28 de agosto de 2012

Até parar de bater.

Dia desses, meu coração bateu tão fraquinho que quase parou. Era eu desistindo de tudo por achar que não suporto mais todos os dividendos que algumas escolhas trazem consigo. O amor em excesso que se torna cobrança, e um dia, impreterivelmente, vai se transformar em decepção plena. É amor? Egoísmo? Eu ainda não sei bem a distinção, mesmo que na maior parte do tempo seja admiração e carinho. Talvez o tempo tenha transformado em amor, desses eternos, sabe? Aquela força que vem de algum lugar e te impede de desistir, porque há muito mais a ser amado. Porque é teu destino. Uma missão, uma dádiva.

É impossível explicar alguns tipos de amor. Faz tão bem durante algumas horas, mas na maior parte delas é só saudade e mágoa e falta e espera... E por que continuar? Não faz sentido algum, a não ser pela felicidade que nada, nada, nada nesse mundo traz igual. O frio na espinha que aquele acorde provoca, a lágrima doída que umas notas reunidas insistem fazer cair. O não saber o que vai ser disso tudo amanhã.

E se acaba? Acho que só acaba, mas fica. Esse amor é do tipo que fica pra sempre. E passem dias, meses, anos, décadas, ainda vai estar lá pronto pra ser ouvido.
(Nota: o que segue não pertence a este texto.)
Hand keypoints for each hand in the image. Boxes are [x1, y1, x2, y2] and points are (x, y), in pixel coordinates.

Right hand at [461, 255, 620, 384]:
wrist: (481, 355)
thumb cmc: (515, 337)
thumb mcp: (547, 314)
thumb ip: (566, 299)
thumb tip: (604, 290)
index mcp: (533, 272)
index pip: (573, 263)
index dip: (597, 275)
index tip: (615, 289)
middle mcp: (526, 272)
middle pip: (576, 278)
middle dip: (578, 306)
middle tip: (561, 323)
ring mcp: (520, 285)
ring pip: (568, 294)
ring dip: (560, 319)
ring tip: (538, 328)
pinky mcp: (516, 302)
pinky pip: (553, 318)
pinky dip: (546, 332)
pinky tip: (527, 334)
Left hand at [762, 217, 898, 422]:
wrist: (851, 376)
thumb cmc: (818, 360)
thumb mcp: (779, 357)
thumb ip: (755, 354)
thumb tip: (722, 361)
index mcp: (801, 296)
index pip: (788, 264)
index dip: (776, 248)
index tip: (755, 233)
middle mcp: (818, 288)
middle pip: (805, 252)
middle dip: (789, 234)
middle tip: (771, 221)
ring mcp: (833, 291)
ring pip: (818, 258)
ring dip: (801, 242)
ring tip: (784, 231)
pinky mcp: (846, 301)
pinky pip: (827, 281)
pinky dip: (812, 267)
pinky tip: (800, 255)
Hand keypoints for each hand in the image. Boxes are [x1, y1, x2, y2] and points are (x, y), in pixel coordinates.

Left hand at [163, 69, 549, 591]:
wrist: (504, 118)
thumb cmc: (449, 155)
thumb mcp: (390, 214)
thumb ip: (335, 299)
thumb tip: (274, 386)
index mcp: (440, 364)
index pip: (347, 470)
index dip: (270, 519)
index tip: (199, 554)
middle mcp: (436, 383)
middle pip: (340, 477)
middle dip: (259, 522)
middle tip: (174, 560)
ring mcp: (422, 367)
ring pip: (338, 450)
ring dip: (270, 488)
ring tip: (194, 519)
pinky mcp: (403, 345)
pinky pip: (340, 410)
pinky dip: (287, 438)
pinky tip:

É amor por música e por almas que nos tocam, amor por pessoas que não fazem ideia do quanto são especiais em nossas vidas. E que nos machucam justamente por não saberem.

Se vale a pena? Se tentei desistir tantas vezes e aqui estou eu falando sobre, deve valer a vida sim. Até que a morte nos separe. Até parar de bater.


6 de agosto de 2012

Notas de rodapé

Tudo o que tu tocas com as mãos vira cinzas. Tudo o que tu cantas com amor vira perfeição. E eu amo essa contradição de uma forma que não posso explicar. E nem preciso.